WRITTEN EXERCISE A – Below, set down the rows word for word, from the first row through the line that holds "189, 1058, 377]", inclusive.

PAGE EXTRACT –
2.3. Code Smells

Source [1]

  1. Using globals - but that is a code smell in any language.

  2. Using eval and exec unless the input is tightly controlled.

  3. Using range over the length of a container to iterate over the container, or get the index.

  4. Creating a list of values, when you don't need to keep the list - a generator is often better.

  5. Having getter and setter methods rather than using properties.

  6. Having named methods with similar semantics to existing operators, instead of overriding the magic methods those operators use (eg. having an add method rather than overriding __add__() and __iadd__() ) .

  7. Using nested loops to combine two iterables rather than using something out of itertools.

  8. Having lots of code and classes in a single module rather than having a sensible split of code into well named modules.

  9. Unit tests that don't use mock (or similar).

  10. Modules, classes, methods and functions with no docstring

  11. Methods and functions which return a value to signify an error rather raising an exception.

ENTRIES SHOWN –

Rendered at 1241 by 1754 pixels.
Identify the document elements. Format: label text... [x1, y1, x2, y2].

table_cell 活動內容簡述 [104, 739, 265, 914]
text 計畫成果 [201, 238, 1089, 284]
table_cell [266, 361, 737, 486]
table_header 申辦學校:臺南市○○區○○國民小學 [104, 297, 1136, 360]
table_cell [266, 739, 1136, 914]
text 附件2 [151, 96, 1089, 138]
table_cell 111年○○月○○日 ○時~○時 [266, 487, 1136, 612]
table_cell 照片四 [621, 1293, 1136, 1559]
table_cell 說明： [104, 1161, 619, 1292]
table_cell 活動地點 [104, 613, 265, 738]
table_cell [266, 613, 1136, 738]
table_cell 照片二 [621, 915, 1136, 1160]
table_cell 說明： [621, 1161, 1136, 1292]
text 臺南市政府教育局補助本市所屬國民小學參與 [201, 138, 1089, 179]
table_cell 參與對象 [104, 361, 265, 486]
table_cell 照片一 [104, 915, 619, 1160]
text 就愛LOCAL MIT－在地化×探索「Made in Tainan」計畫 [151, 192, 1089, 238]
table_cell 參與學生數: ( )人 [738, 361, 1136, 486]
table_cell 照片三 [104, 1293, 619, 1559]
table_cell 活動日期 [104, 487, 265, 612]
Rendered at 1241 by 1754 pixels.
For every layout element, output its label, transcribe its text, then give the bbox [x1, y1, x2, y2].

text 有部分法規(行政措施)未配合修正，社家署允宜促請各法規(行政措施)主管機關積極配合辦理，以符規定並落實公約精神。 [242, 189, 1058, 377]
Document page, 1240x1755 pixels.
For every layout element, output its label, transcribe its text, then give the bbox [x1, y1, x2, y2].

WRITTEN EXERCISE B – From the code smells list above, extract the part between "1. Using globals" and "is often better.", inclusive, without changing a word.

CORRECT ANSWER A –
Rendered at 1241 by 1754 pixels.
Identify the document elements. Format: label text... [x1, y1, x2, y2].

table_cell 活動內容簡述 [104, 739, 265, 914]
text 計畫成果 [201, 238, 1089, 284]
table_cell [266, 361, 737, 486]
table_header 申辦學校:臺南市○○區○○國民小學 [104, 297, 1136, 360]
table_cell [266, 739, 1136, 914]
text 附件2 [151, 96, 1089, 138]
table_cell 111年○○月○○日 ○時~○時 [266, 487, 1136, 612]
table_cell 照片四 [621, 1293, 1136, 1559]
table_cell 說明： [104, 1161, 619, 1292]
table_cell 活動地點 [104, 613, 265, 738]
table_cell [266, 613, 1136, 738]
table_cell 照片二 [621, 915, 1136, 1160]
table_cell 說明： [621, 1161, 1136, 1292]
text 臺南市政府教育局補助本市所屬國民小學參與 [201, 138, 1089, 179]
table_cell 參與對象 [104, 361, 265, 486]
table_cell 照片一 [104, 915, 619, 1160]
text 就愛LOCAL MIT－在地化×探索「Made in Tainan」計畫 [151, 192, 1089, 238]
table_cell 參與學生數: ( )人 [738, 361, 1136, 486]
table_cell 照片三 [104, 1293, 619, 1559]
table_cell 活動日期 [104, 487, 265, 612]
Rendered at 1241 by 1754 pixels.
For every layout element, output its label, transcribe its text, then give the bbox [x1, y1, x2, y2].

text 有部分法規(行政措施)未配合修正，社家署允宜促請各法規(行政措施)主管機關積極配合辦理，以符規定並落實公約精神。 [242, 189, 1058, 377]

CORRECT ANSWER B –
1. Using globals - but that is a code smell in any language.

  2. Using eval and exec unless the input is tightly controlled.

  3. Using range over the length of a container to iterate over the container, or get the index.

  4. Creating a list of values, when you don't need to keep the list - a generator is often better.